All of those web servers can be easily pointed at the localhost address your hidden service forwards to. I suggest you have the HS port be port 80, both externally and on localhost, to avoid some annoying bugs that many webservers can cause when the external port != the port the daemon listens to.

tl;dr use Boa if you are only serving static content, use Nginx otherwise. If you are using OpenBSD or want to try it, use their custom httpd.

Anyway you must communicate onion address of your site so you can use any port not only 80. "well known port" != "port must be used".
If you are going to have public web server try to restrict information about used software and os. Though it is true that tor prevents ip/tcp level fingerprinting, your web server can happily announce that it is windows 98 it is running on.
If it is a private web you can use an old microsoft trick - ask users to set useragent like "It's me JackTheRipper" and filter requests accordingly. I believe palemoon browser has an option to set customized ua strings for distinct sites.

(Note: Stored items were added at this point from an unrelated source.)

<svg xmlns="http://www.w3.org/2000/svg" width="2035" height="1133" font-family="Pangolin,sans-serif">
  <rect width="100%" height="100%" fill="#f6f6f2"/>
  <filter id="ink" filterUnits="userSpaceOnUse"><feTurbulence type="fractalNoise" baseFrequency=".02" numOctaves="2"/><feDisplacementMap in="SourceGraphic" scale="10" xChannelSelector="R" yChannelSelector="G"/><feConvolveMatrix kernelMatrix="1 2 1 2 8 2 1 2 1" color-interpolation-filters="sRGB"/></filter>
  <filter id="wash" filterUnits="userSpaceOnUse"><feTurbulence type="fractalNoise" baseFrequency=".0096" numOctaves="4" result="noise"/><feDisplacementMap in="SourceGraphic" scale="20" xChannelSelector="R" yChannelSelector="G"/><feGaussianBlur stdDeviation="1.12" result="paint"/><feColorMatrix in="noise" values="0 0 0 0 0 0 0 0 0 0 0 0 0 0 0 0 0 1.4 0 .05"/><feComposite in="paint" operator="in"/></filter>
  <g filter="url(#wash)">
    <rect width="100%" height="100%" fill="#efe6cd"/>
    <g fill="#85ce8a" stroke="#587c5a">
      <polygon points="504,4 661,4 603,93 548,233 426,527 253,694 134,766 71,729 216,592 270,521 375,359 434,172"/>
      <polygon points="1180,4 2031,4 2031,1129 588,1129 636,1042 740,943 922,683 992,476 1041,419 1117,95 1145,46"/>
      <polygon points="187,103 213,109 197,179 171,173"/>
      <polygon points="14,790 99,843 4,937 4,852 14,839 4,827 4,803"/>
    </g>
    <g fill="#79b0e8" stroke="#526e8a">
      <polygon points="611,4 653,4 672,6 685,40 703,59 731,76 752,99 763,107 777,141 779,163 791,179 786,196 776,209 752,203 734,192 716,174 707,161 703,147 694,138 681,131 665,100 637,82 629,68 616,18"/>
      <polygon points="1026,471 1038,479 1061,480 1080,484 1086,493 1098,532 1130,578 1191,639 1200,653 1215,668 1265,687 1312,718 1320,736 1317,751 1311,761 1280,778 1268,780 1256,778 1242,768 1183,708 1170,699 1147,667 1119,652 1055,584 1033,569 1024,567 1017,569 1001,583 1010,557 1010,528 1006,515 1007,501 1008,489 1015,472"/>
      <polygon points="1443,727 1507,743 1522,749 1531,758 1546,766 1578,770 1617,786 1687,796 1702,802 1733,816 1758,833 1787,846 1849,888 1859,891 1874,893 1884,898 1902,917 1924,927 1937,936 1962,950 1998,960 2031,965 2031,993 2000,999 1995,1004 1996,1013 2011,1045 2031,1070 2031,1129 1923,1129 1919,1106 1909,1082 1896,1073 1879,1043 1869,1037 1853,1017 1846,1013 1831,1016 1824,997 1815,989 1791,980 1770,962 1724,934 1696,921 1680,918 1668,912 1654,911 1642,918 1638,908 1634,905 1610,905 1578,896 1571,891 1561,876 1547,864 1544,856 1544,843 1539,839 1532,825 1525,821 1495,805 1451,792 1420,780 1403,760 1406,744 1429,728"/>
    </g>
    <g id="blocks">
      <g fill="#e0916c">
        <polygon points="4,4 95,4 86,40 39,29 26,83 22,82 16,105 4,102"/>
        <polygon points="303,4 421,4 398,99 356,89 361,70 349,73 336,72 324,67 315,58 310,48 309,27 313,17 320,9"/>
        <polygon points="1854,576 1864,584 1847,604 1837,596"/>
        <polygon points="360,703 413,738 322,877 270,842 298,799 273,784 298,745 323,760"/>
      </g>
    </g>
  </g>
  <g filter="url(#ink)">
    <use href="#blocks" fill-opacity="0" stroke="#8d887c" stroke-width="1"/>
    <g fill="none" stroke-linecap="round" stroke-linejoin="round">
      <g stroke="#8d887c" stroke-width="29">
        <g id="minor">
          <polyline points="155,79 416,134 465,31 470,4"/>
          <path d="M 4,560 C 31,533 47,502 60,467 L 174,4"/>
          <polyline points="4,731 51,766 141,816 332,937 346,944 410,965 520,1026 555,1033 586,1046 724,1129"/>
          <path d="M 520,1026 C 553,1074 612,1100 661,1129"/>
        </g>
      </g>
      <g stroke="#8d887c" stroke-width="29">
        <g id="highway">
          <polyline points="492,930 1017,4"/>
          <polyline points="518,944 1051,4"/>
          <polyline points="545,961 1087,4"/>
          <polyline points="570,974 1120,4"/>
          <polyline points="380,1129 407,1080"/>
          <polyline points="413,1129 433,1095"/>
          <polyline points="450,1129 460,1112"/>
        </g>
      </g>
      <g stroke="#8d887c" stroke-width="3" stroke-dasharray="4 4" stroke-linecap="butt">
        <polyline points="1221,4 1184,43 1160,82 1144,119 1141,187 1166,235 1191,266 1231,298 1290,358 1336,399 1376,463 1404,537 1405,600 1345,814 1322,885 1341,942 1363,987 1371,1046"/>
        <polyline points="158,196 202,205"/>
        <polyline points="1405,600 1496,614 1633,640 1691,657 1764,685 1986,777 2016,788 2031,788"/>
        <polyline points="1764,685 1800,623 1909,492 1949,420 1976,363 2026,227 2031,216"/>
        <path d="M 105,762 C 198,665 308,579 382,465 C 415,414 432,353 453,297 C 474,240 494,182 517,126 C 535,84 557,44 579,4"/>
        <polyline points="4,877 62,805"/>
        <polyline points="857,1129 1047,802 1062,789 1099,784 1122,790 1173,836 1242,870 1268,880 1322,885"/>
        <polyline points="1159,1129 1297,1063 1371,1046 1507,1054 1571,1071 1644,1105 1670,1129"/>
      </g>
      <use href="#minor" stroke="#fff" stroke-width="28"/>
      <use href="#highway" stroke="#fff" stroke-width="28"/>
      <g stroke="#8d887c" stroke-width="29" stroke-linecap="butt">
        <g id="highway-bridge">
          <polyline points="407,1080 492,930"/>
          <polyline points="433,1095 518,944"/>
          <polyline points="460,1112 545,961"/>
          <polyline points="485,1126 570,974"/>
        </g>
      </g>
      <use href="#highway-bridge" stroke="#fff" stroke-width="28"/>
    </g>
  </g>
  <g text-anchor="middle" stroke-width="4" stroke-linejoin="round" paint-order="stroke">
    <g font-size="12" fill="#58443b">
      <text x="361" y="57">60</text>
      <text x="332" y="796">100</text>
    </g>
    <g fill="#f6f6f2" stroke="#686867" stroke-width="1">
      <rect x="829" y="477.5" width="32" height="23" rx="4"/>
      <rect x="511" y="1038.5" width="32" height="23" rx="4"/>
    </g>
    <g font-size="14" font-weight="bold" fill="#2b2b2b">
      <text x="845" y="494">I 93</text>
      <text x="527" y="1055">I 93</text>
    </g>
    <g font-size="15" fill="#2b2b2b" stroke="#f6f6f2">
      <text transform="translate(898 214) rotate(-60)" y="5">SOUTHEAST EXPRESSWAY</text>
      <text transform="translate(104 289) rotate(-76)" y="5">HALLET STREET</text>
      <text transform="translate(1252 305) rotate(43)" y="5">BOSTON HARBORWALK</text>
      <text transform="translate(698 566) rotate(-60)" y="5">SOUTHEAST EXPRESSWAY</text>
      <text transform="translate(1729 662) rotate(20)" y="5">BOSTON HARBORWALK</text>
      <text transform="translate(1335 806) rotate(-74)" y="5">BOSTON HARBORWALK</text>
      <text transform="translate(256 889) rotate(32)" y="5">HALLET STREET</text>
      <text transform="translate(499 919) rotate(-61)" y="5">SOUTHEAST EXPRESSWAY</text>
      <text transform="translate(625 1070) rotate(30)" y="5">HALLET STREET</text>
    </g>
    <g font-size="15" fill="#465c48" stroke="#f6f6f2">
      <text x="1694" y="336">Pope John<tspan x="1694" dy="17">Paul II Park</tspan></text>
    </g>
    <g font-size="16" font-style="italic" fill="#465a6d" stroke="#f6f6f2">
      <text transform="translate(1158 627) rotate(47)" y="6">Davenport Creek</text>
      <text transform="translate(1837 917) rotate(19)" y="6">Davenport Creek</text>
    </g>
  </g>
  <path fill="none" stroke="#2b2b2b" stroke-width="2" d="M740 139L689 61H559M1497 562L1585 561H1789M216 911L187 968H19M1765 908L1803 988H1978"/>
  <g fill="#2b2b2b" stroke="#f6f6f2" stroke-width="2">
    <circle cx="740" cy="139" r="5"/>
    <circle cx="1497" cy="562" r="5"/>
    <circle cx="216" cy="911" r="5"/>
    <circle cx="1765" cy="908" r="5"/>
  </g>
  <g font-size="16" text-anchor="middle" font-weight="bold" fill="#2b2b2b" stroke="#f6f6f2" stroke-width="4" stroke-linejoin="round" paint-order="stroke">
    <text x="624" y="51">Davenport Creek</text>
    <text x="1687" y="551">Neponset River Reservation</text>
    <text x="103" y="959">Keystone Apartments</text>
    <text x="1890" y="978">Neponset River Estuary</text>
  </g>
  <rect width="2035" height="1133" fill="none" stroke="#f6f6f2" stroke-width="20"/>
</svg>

I believe I heard Roger Dingledine say something about spinning up instances in Twisted becoming the norm for onion web services. I would like to learn more.

Seth Schoen

March 05, 2015

Permalink

I'm a bit surprised that nobody has made a comment about the actual point of the article. Hey, guys, aren't you at all interested in knowing what happens in the tor space ? I mean, I find this study, despite the small means they had, and the statistical irregularities that appear (due to the small amount of data, not to the work of the researchers), quite interesting. I used Tor during a long time, some years ago, and when I came back, my first question was : is there really something left in the hidden part, or is it now just a playground for teenagers looking for some adrenaline and scams of drugs-selling or weapons-selling websites ?
And this is a good way to answer this question, without, so far, attacking anyone's privacy.
I may have some skills about statistical studies, and I'd be happy to put them in good use. If someone is ready to discuss, on a technical and theoretical point of view, the pertinency of this study, and interprate, as much as it is possible, its results, I'd be glad to have a talk about it.

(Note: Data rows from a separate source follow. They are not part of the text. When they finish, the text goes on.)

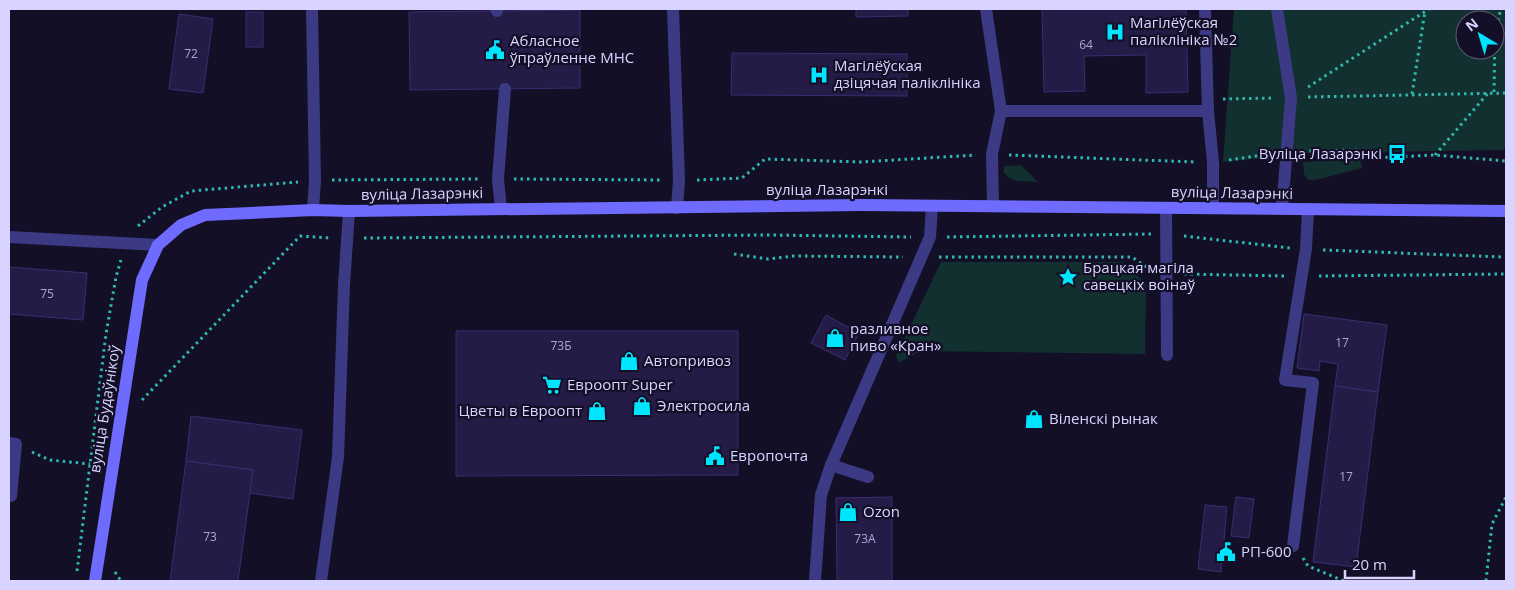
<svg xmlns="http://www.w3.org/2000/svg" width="1515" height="590" font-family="'Open Sans',sans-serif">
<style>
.green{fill:#12302f;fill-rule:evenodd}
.building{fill:#241b47;stroke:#3b2d73}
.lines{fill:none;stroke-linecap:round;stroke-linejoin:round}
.path{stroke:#2fb8b0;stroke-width:3;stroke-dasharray:2.5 4;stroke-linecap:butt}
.service{stroke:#3d3a85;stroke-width:12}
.secondary{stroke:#6f6bff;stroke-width:12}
.labels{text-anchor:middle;stroke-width:4.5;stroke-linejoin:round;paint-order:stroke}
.number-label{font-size:12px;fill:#aca6d1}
.poi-label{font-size:15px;fill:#d9d4ff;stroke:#130f26;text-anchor:start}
.street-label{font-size:15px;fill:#d9d4ff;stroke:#130f26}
</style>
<rect width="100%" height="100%" fill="#130f26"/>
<g class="green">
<path d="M1234,9H1506V148L1503,150L1312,153L1223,162ZM1465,20H1495V50H1465Z"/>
<polygon points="1360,159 1362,168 1316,180 1308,180 1304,174 1303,162"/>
<path d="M1021,165L1038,182C1024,181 1011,184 1003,171L1005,166Z"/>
<polygon points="941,262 1123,262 1146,284 1145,354 920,351 899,363 896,356"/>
</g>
<g class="building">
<polygon points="856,9 908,9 908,16 856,17"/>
<polygon points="1042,9 1186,9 1188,92 1146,93 1146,55 1084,56 1085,91 1044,92"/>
<polygon points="580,10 580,88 410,90 409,12"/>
<rect x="246" y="12" width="17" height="35"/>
<polygon points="179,14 213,19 203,93 169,89"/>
<polygon points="732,53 907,54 907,96 731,95"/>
<polygon points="9,267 87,273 83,320 9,314"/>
<polygon points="1304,314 1387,325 1378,392 1335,386 1338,364 1320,361 1319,371 1297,368"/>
<polygon points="826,315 859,333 845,360 811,343"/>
<polygon points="456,331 738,331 738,475 456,476"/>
<polygon points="1335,386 1378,392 1356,567 1313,562"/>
<polygon points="191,416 302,430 293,499 249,493 253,470 186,461"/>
<polygon points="186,461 253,470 238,581 170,581"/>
<polygon points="892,497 892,581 837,581 836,498"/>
<polygon points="1236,497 1254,499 1249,538 1231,536"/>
<polygon points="1205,505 1227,507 1221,572 1198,569"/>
</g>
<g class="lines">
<g class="path">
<polyline points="1308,87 1429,9"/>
<polyline points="1494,92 1495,31 1501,9"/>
<polyline points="1412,94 1425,11"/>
<polyline points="1308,97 1506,93"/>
<polyline points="1223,99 1275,98"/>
<polyline points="1303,151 1359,150 1374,158 1434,155 1506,161"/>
<polyline points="1009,155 1195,162"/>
<polyline points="1435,155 1489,92"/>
<polyline points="1229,160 1270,154"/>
<polyline points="514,179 663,180"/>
<polyline points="332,180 480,179"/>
<polyline points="697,180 742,178 765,159 861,162 976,155"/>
<polyline points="138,226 162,207 191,191 298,182"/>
<polyline points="1184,236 1290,248"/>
<polyline points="947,237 1151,234"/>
<polyline points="364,238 768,235 911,237"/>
<polyline points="1323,250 1503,257"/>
<polyline points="734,254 768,259 794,256 903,257"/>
<polyline points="939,257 1132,257 1149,269"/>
<polyline points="1184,274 1285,276"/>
<polyline points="1319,276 1504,274"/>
<polyline points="142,400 300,236 331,238"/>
<polyline points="32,452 50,460 90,464"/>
<polyline points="1303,558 1308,566 1344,581"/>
<polyline points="77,571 106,334 116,277 121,260"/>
<polyline points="115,572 121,581"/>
<polyline points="1486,581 1492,524 1506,497"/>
</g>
<g class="service">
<polyline points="312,9 315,180 313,210"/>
<polyline points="496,9 497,11"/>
<polyline points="673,9 679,180 677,208"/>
<polyline points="986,9 1001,111 992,154 993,206"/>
<polyline points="1205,9 1208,111 1213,162 1213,208"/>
<polyline points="1277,9 1291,98 1282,209"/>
<polyline points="1001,111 1208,111"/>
<polyline points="1166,208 1167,355"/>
<polyline points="501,209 498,179 505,89"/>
<polyline points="9,237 158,245"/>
<polyline points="9,443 16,444 11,496"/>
<polyline points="831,465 868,477"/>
<polyline points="1293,546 1313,383 1285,380 1306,249 1308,210"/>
<polyline points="321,581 338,457 344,285 349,211"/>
<polyline points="815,581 821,495 831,465 930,237 932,206"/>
</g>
<polyline class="secondary" points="95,581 142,280 158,245 181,225 205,215 313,210 349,211 861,205 1506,211"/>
</g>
<defs>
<g id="hospital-bare" transform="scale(1.5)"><path d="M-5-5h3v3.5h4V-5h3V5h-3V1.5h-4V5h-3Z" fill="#00e5ff" stroke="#130f26" stroke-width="2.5" paint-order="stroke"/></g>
<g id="civic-bare" transform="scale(1.5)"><path d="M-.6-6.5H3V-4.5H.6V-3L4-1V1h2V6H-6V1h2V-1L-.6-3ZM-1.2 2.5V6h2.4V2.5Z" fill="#00e5ff" stroke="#130f26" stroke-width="2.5" paint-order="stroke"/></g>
<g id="bus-bare" transform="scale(1.5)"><path d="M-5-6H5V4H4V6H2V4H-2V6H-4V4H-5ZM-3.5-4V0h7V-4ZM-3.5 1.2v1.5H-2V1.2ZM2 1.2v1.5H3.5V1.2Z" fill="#00e5ff" stroke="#130f26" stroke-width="2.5" paint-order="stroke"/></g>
<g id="sight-bare" transform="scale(1.5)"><path d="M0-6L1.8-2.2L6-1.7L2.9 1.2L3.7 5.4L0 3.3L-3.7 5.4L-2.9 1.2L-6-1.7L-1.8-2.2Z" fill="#00e5ff" stroke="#130f26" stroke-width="2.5" paint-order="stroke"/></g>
<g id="shop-bare" transform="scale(1.5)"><path d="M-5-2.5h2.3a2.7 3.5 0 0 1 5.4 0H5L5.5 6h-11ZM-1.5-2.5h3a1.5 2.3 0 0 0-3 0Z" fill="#00e5ff" stroke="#130f26" stroke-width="2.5" paint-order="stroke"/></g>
<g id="supermarket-bare" transform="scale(1.5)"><path d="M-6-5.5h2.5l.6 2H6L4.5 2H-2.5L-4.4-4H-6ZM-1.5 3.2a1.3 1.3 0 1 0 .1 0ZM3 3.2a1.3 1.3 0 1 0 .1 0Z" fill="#00e5ff" stroke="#130f26" stroke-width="2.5" paint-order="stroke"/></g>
</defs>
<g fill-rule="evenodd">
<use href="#hospital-bare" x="1115" y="32"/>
<use href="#civic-bare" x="495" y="50"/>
<use href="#hospital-bare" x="819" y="75"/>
<use href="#bus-bare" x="1397" y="154"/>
<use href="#sight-bare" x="1068" y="277"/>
<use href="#shop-bare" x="835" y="338"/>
<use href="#shop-bare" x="629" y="361"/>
<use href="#supermarket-bare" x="552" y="385"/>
<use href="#shop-bare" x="642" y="406"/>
<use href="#shop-bare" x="597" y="411"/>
<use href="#shop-bare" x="1034" y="419"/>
<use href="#civic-bare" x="715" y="456"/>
<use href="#shop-bare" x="848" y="512"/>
<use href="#civic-bare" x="1226" y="552"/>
</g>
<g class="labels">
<g class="number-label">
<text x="1086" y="49">64</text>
<text x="191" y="58">72</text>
<text x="47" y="298">75</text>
<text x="1342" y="347">17</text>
<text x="561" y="350">73Б</text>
<text x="1346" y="481">17</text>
<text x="210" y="541">73</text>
<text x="865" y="543">73А</text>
</g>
<g class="poi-label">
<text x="1130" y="28">Магілёўская<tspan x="1130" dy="17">паліклініка №2</tspan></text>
<text x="510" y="46">Абласное<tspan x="510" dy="17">ўпраўленне МНС</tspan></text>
<text x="834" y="71">Магілёўская<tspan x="834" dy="17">дзіцячая паліклініка</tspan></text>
<text x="1382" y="159" text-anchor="end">Вуліца Лазарэнкі</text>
<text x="1083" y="273">Брацкая магіла<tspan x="1083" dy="17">савецкіх воінаў</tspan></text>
<text x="850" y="334">разливное<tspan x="850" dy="17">пиво «Кран»</tspan></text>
<text x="644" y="366">Автопривоз</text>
<text x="567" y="390">Евроопт Super</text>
<text x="657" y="411">Электросила</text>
<text x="582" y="416" text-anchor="end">Цветы в Евроопт</text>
<text x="1049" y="424">Віленскі рынак</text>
<text x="730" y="461">Европочта</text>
<text x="863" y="517">Ozon</text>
<text x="1241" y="557">РП-600</text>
</g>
<g class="street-label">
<text x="827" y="195">вуліца Лазарэнкі</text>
<text transform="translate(1232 193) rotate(1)" y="5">вуліца Лазарэнкі</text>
<text transform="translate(422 194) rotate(-1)" y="5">вуліца Лазарэнкі</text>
<text transform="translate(105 409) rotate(-81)" y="5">вуліца Будаўнікоў</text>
</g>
</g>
<rect width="1515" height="590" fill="none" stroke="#d9d4ff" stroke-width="20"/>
<g transform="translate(1480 35) rotate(322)"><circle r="24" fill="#130f26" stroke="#625e7d"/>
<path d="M0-4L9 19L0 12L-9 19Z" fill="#00e5ff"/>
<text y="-8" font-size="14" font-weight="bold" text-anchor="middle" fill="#d9d4ff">N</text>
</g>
<path d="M1345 570v8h69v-8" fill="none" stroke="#d9d4ff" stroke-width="2.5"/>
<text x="1352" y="570" font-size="15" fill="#d9d4ff" stroke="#130f26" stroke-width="4" paint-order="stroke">20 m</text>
</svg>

Well it's not just "scams of drugs-selling or weapons-selling websites" but serious agencies collecting reports from agents by the way...
As for statistics are you really sure it should be interesting for tor users? How can this research be used for increasing security of tor network? And as you can see the researchers themselves are afraid of using tor HS for presenting their results! btw there can be possible outcome of such statistics as for example a signal for a new raid on hs operators! Researchers are mad on their researches and usually absolutely don't care and can't predict outcome of their researches.
And of course some relay operators always use patched tor code for different purposes. I'm sure in the researchers' case the operators review such patches.
As i see it is more interesting how the network can prevent attempts to analyze its behavior, detect modified nodes and mark them as potentially unsafe (say - experimental) in consensus for allowing users to avoid such relays.

Seth Schoen

April 13, 2015

Permalink

I would like to see the numbers going to known CP sites and maybe some way to try block them or even just let their info leak so they get arrested and have their ass well pounded in prison.
Another option is to let me know any pedo's and I'll gladly end those kids suffering by seeing what these guys do when confronted by a man who is most likely bigger and stronger than them(6'4" active Muay Thai boxer), its usually guys but I'd have a different approach to women, I'd make them see how the kids feel, you know what? Just for the kids they abused I'd put myself threw raping a guy, sure I'd not like it in the slightest but this isn't about me, its these kids that have their innocence taken at very young age, I can tell you from experience it is a life altering experience for most and some are as young as 3, 4, 5 years of age.